Solana price set to revisit June lows as SOL recovery stalls

Solana (SOL) is losing momentum after rebounding from early-June losses, and technical signals suggest more downside risk. SOL fell from around $80 on June 1 to a multi-month low near $61 on June 6, then recovered toward $67 by June 9 but failed to break the psychological $70 level. On-chain and market activity remain bearish. During June 1–6, more than $1.5B in leveraged long positions were liquidated across crypto, with SOL among the hardest-hit large caps. Whale transfers to exchanges were also highlighted, including a 455,784 SOL transfer (~$31.9M) from Forward Industries to Coinbase Prime. In addition, an ecosystem unlock of about 624,666 SOL on June 7 raised supply concerns right after the selloff. Holder conviction weakened too: total staked SOL has fallen to the lowest level since early Dec 2023. Derivatives activity is expanding as Kalshi added Solana perpetual futures on June 10, which could increase volatility. Technically, SOL is trading between Murrey Math support at $62.50 and resistance near $65.63. The 4-hour chart shows a bearish flag, and a breakdown could push SOL back toward $62.50, then $59.38 and $56.25. A broader bearish daily trend remains intact while SOL stays below key resistance zones ($68–$70 and the daily Supertrend near $75.23).
Bearish
The article’s core message is that Solana’s rebound has stalled and SOL looks technically vulnerable.
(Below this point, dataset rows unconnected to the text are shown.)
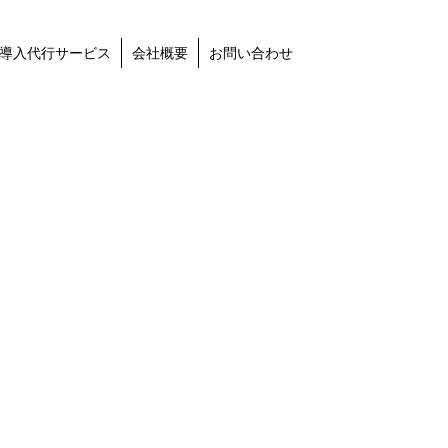
導入代行サービス
会社概要
お問い合わせ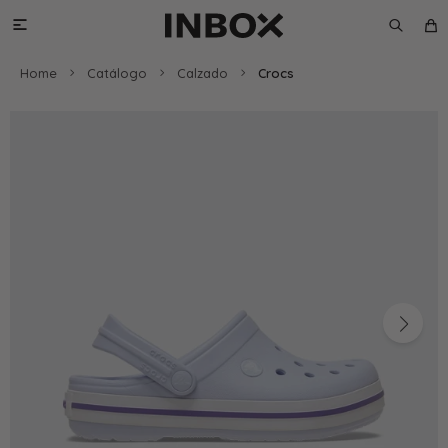

Home
Catálogo
Calzado
Crocs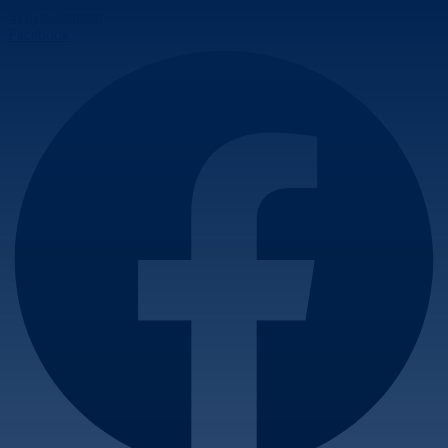
Skip to content
Facebook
The bearish flag on the 4-hour chart, combined with SOL failing to reclaim $70, supports a near-term downside bias. Fundamentals also lean bearish: large liquidation events during June 1–6 (over $1.5B), whale-sized transfers to exchanges, and a scheduled SOL unlock soon after the selloff all increase sell-side risk. The drop in staked SOL to the lowest level since early Dec 2023 suggests weaker holder conviction, which often limits how far spot rallies can run before renewed selling appears. For traders, the key actionable levels are the $62.50 support area and the subsequent downside targets cited ($59.38, then $56.25). Similar setups have historically played out in crypto when a relief rally breaks down: after liquidation-driven rebounds fade, the market frequently revisits prior liquidity/support zones. Short term: elevated volatility is possible after new SOL perpetual listings, but directionally the mix of bearish price structure and supply/staking pressure favors further testing of June lows. Long term: a sustained reversal would likely require reclaiming $68–$70 and then clearing the higher daily resistance region near $75.23; until then, the recovery is more consistent with a corrective phase.